Page excerpt —
--------------------------------
Mounted within the housing 28 there is a water distribution means designated 38 which is seen in FIGS. 2, 3 through 9. There is a water manifold on pipe 40 that preferably extends the length of the housing and is bent upwardly unusually at the rear end forming a coupling connector section 42. It exits the housing generally in the central portion of the rear end 32 and terminates in an end 44 that receives a coupling 46 which unites the manifold 40 with a water distribution pipe 48. The pipe will extend up the casing represented by line 50 of FIG. 1 to a water pumping means 52 on surface 18.
The forward end 54 of the manifold 40 may be bent upwardly and project through end wall 30 to an adjoining housing 28 (See FIG. 1) as in FIGS. 2, 5, 6 and 9 or terminate within the housing 28 as seen in FIG. 8 where only one generator 16 is to be used.
The manifold 28 is fitted with a plurality of water openings 56 therealong to allow water 58 to flow into the housing for conversion to steam or to hot water.
Extending across the interior of the housing 28 and throughout its length there is a water barrier designated 60. The purpose of the barrier 60 is to prevent or dampen "pool swell" of boiling water 58 above the barrier 60 into a steam chamber 62. The barrier 60 is preferably a mesh screen 64 (See FIG. 4a) or may be a metallic sheet 66 with either sections of mesh screen 68 fitted therein or a plurality of holes 70.
The height of the barrier 60 as seen in FIGS. 2 and 3 is slightly lower than steam discharge means 72. The means is preferably upturned pipes 74 that extends from the respective ends and 32 to allow steam 76 to pass out the slots 36 of the casing 34. However, where boiling water is desired to be put into the formation then the barrier 60 is removed so the water may exit.
In order to boil the water 58 or to make the steam 76 there are a plurality of positive and negative power electrode means designated 78 that are mounted in the housing preferably in the area of water discharge from pipe 40.
The electrode means 78 are energized by a power line 80 which extends upward to surface 18 through line 50 to a conventional electrical transformer 82 on the ground surface 18. The power line 80 is a two part line that has positive line 84 and negative line 86 (See FIG. 3.)
In FIG. 2 the means 78 are a pair of opposed positive and negative disks 84 and 86 which are suspended from arms 88 and 90 through which the current runs to the disks. When the disks 84 and 86 are energized the surrounding water 58 will be heated to boiling or to evaporation giving off steam 76 or water for discharge into the oil formation 26.
Due to the fact that the housing 28 operates on the horizontal or near horizontal the water area is elongated and a plurality of electrode means 78 may be desired along the interior to assure the necessary steaming along the entire steam chamber 62.
In addition as shown in FIG. 1, the pool 26 configuration may be such as to require several generators 28 in tandem to effectively reduce the viscosity.
--------------------------------
Records supplied —
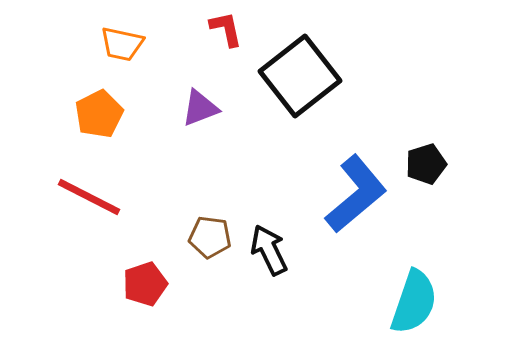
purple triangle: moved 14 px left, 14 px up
--------------------------------
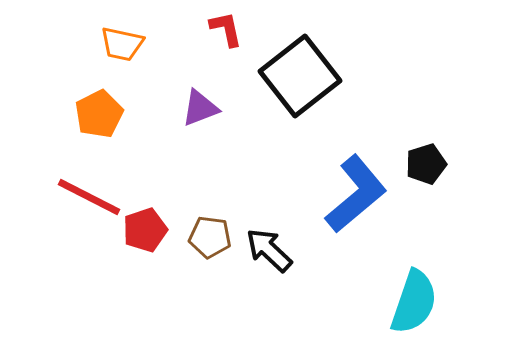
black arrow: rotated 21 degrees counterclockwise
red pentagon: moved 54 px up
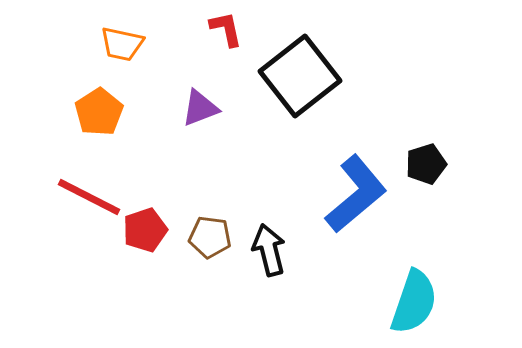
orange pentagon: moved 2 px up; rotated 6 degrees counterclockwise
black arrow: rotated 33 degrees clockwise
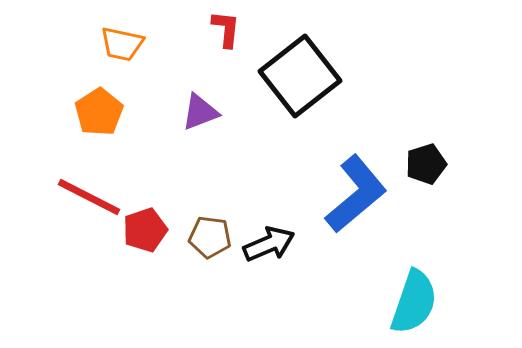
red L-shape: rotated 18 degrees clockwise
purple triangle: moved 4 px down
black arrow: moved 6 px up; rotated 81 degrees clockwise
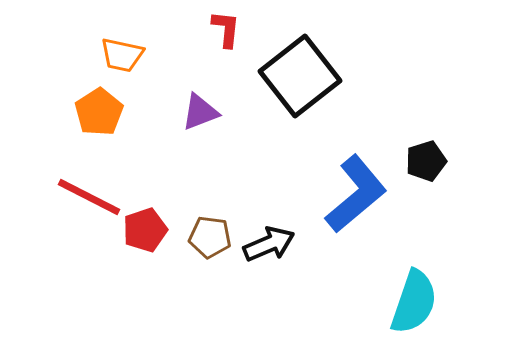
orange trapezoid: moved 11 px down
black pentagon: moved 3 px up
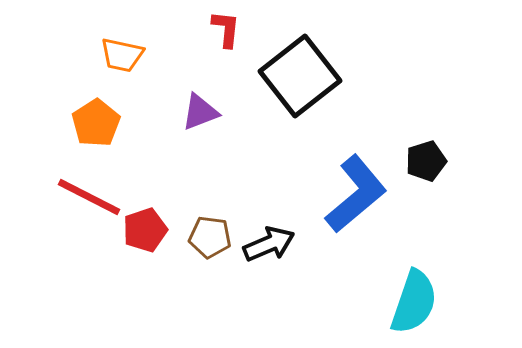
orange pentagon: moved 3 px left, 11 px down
--------------------------------
Problems —
1. In the steam generator passage, what is the water barrier meant to prevent or dampen?
2. Decide whether each statement agrees with the steam generator passage. Answer yes or no, and quote the words from the passage that settle it.
(a) The barrier is preferably a mesh screen.
(b) The electrical transformer is located inside the housing.
(c) The barrier is removed when boiling water is to be put into the formation.
3. Continue the steam generator passage from the point where it ends.

Answers for the tasks —
1. It is meant to prevent or dampen "pool swell" of boiling water above the barrier into the steam chamber.

2.
(a) Yes: "The barrier 60 is preferably a mesh screen 64"
(b) No: "a conventional electrical transformer 82 on the ground surface 18"
(c) Yes: "where boiling water is desired to be put into the formation then the barrier 60 is removed so the water may exit."

3.
In FIG. 5 there is illustrated a modified steam or hot water discharge means 72' within the housing 28. The means 72' includes a pair of telescoping steam or hot water manifolds 92 and 94 each with steam openings 96. The manifolds 92 and 94 may be constructed so that as the housing 28 is lowered into position in the non-vertical drilling string the manifolds 92 and 94 are within the housing 28 so it can negotiate curves encountered in horizontal drilling. When the housing 28 arrives at the designated position in casing 34 by appropriate means the manifolds are urged outwardly from the ends 30 and 32 of the generator 16. Such a structure will be capable of reaching a larger area of the oil pool 26 for steaming. Also such structure will reduce the number of generators 16 needed for a given job.
FIGS. 6 and 7 are directed to a first modification of the electrode means 78' wherein a pair of positive and negative rods 98 and 100 are energized through line 80. Here the rods 98 and 100 extend lengthwise through ends 30 and 32 of the housing 28. There is appropriate insulation 102 to separate the electrodes from the housing 28.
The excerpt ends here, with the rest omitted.